I have been speaking at, attending and organizing conferences for the last 7 years. I have enough to say about this topic to write a book, so I'll stick with an overview and let you fill in the details with your creativity. This post focuses on presentations in the IT world.

Planning is often overlooked, whether you write software, blog posts, books or presentations. I started this post by making a list of things to say, rearranging the items and removing less important ones to make the whole thing short. For presentations, I cut my production time from 40 hours to only 20 hours by planning with mind maps. That's because you spend time on content rather than form. By all means, do plan before you open your presentation software.

I once attended an incredible workshop where the speaker only used 6 slides in 6 hours. Don't assume that your audience has a dog's attention span or that they can't understand what you say without visual support. People are smart, so treat them as such. Five words per slide is great, but when you end up flicking every 20 seconds to compensate, the audience gets distracted. A little faster and they may get seizures. If you're going to say it anyway, why write it on your slides? Slides are for showing things that cannot be communicated effectively in words.
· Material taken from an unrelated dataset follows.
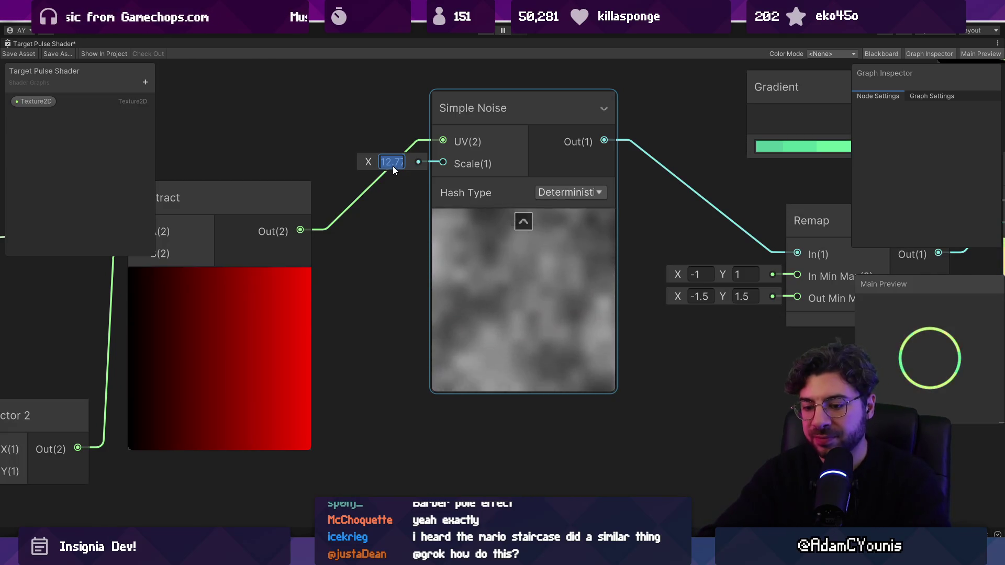
{"action": "type", "text": "5"}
Avoid writing code on slides when you can, use short snippets otherwise. I recommend using images and diagrams rather than text whenever possible. Just don't pick overly abstract pictures as that is also distracting. Here's an example to show device compatibility that is both more effective and more appealing than a bullet-point. Create a separate deck of slides for publishing online as a reference, if you must.

When you begin speaking, introduce yourself and why people should listen to your advice. Position yourself as an expert on the topic. Don't spend more than a minute on that. Then, instead of a table of contents, tell your audience what to expect, and what not to expect. Example:

"I will give you a general understanding of how to profile queries, how to pick good indexes, how to write better queries and give you a checklist to try against your current projects."
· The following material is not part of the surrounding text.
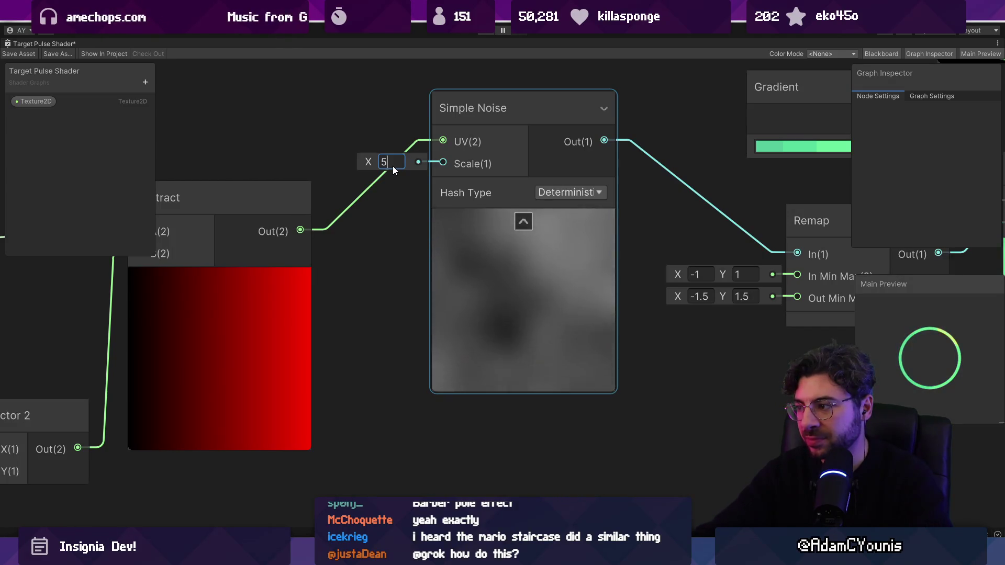
{"action": "key", "text": "BackSpace"}
{"action": "type", "text": "6"}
I strongly recommend splitting your talks into self-contained chapters. Each break allows for questions from the audience, making your talks a lot more interactive. Chapters also make your talks easier to follow, as opposed to talks where every concept is built on top of a previous concept, and everything could collapse should an attendee misunderstand an element along the journey.

If find that stories and metaphors are very effective communication tools. Use them as much as possible. People come to you for your experience, not to hear something that they can read in a manual.

This concludes my brief list of ideas to improve your presentations. Try out a few of them that you find interesting. Don't use the ones that you don't like.